→ **Dataset entries**
__________________________________________________

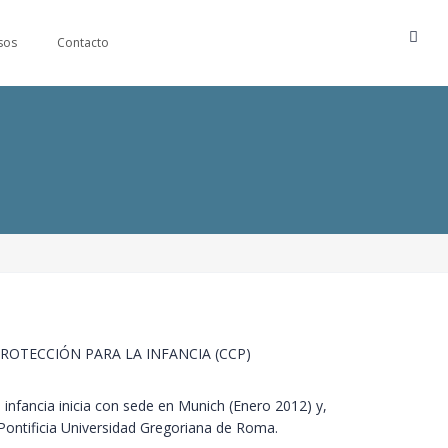
sos
Contacto
ROTECCIÓN PARA LA INFANCIA (CCP)
a infancia inicia con sede en Munich (Enero 2012) y,
 Pontificia Universidad Gregoriana de Roma.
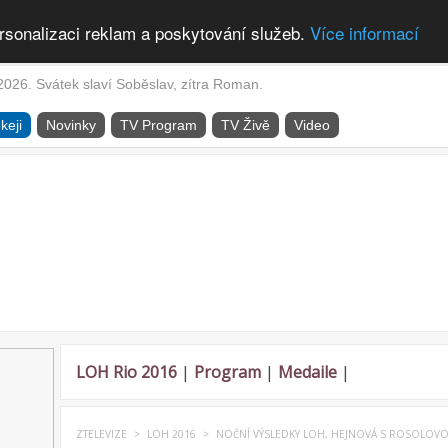
rsonalizaci reklam a poskytování služeb.
Více informací
2026. Svátek slaví Soběslav, zítra Roman.
keji
Novinky
TV Program
TV Živě
Video
LOH Rio 2016
|
Program
|
Medaile
|
ZTELEVIZE
>
LOH 2016
>
NOČNÍ VÝSLEDKY LOH, HEJNOVÁ S ROSOLOVOU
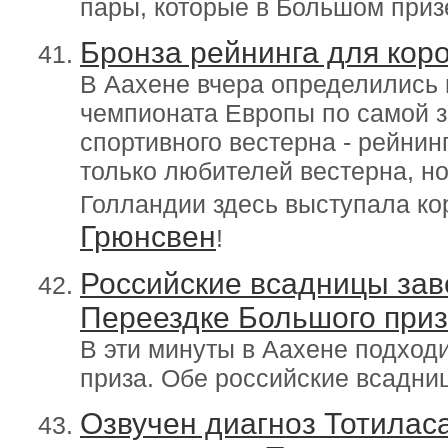
пары, которые в Большом приз
Бронза рейнинга для кор
В Аахене вчера определились 
чемпионата Европы по самой 
спортивного вестерна - рейнин
только любителей вестерна, но
Голландии здесь выступала ко
Грюнсвен
!
Российские всадницы за
Переездке Большого при
В эти минуты в Аахене подход
приза. Обе российские всадни
Озвучен диагноз Тотилас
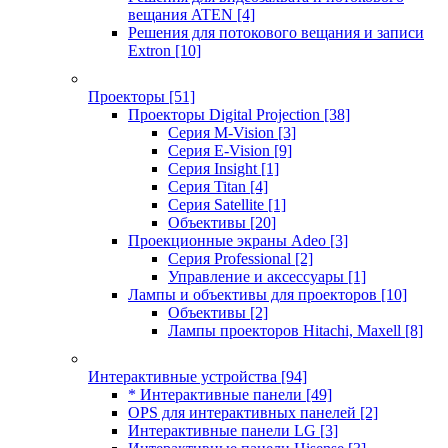
вещания ATEN
[4]
Решения для потокового вещания и записи
Extron
[10]
Проекторы
[51]
Проекторы Digital Projection
[38]
Серия M-Vision
[3]
Серия E-Vision
[9]
Серия Insight
[1]
Серия Titan
[4]
Серия Satellite
[1]
Объективы
[20]
Проекционные экраны Adeo
[3]
Серия Professional
[2]
Управление и аксессуары
[1]
Лампы и объективы для проекторов
[10]
Объективы
[2]
Лампы проекторов Hitachi, Maxell
[8]
Интерактивные устройства
[94]
* Интерактивные панели
[49]
OPS для интерактивных панелей
[2]
Интерактивные панели LG
[3]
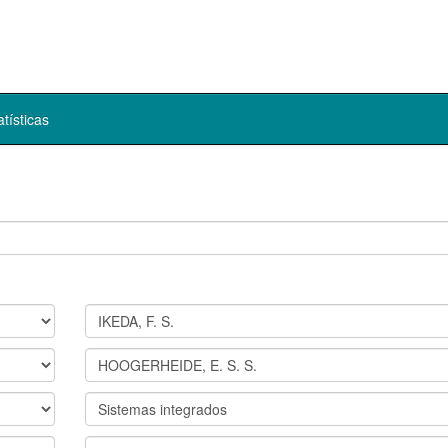
atísticas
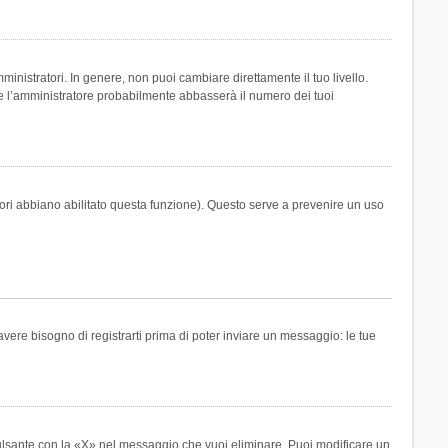
inistratori. In genere, non puoi cambiare direttamente il tuo livello.
 l’amministratore probabilmente abbasserà il numero dei tuoi
tori abbiano abilitato questa funzione). Questo serve a prevenire un uso
ere bisogno di registrarti prima di poter inviare un messaggio: le tue
ulsante con la «X» nel messaggio che vuoi eliminare. Puoi modificare un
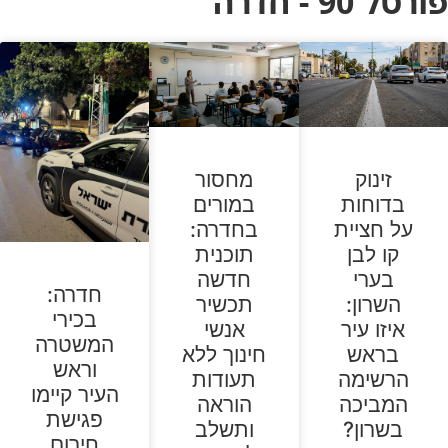
פורטל 90 - חדרה
זינוק
מחסור
בדוחות
במורים
על חציית
בחדרה:
קו לבן
תוכנית
בערי
חדשה
חדרה:
השרון:
תכשיר
בכירי
איזו עיר
אנשי
המשטרה
בראש
חינוך ללא
וראש
הרשימה
תעודות
העיר קיימו
המביכה
הוראה
פגישת
בשרון?
ותשלב
חירום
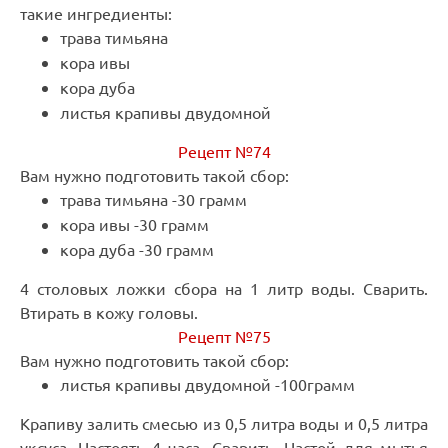
такие ингредиенты:
трава тимьяна
кора ивы
кора дуба
листья крапивы двудомной
Рецепт №74
Вам нужно подготовить такой сбор:
трава тимьяна -30 грамм
кора ивы -30 грамм
кора дуба -30 грамм
4 столовых ложки сбора на 1 литр воды. Сварить.
Втирать в кожу головы.
Рецепт №75
Вам нужно подготовить такой сбор:
листья крапивы двудомной -100грамм
Крапиву залить смесью из 0,5 литра воды и 0,5 литра
уксуса. Настоять 4 часа. Сварить. Настой для мытья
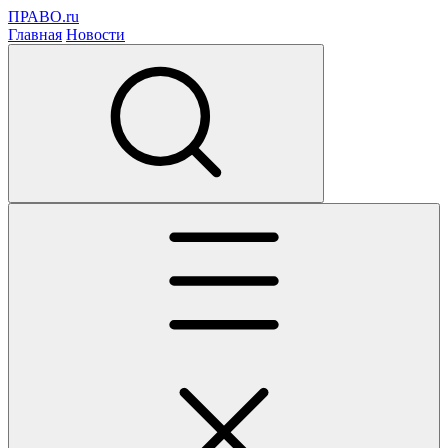
ПРАВО.ru
Главная
Новости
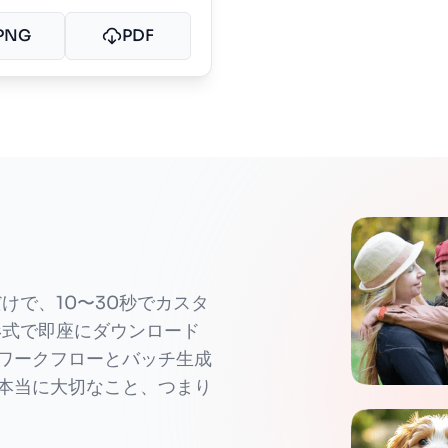
PNG
PDF
けで、10〜30秒でカスタ
形式で即座にダウンロード
ワークフローとバッチ生成
本当に大切なこと、つまり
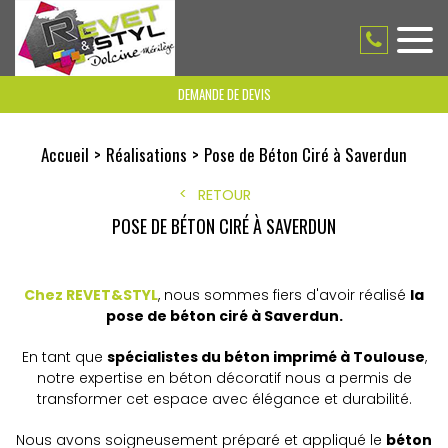
DEMANDE DE DEVIS
Accueil
Réalisations
Pose de Béton Ciré à Saverdun
RETOUR
POSE DE BÉTON CIRÉ À SAVERDUN
Chez REVET&STYL
, nous sommes fiers d'avoir réalisé
la
pose de béton ciré à Saverdun.
En tant que
spécialistes du béton imprimé à Toulouse
,
notre expertise en béton décoratif nous a permis de
transformer cet espace avec élégance et durabilité.
Nous avons soigneusement préparé et appliqué le
béton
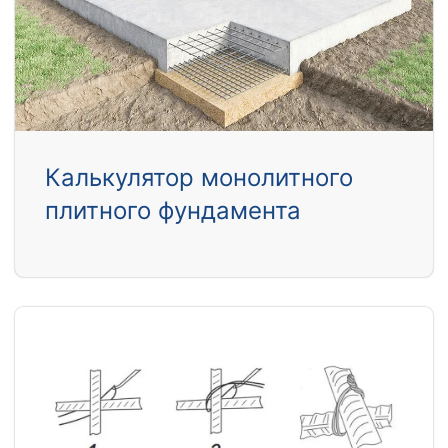
Калькулятор монолитного
плитного фундамента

__________________________________________________

→ **WRITTEN TASK**
Where a line of the records above holds the word "Лампы", copy that line.

→ **EXERCISE ANSWER**
Лампы и объективы для проекторов
Лампы проекторов Hitachi, Maxell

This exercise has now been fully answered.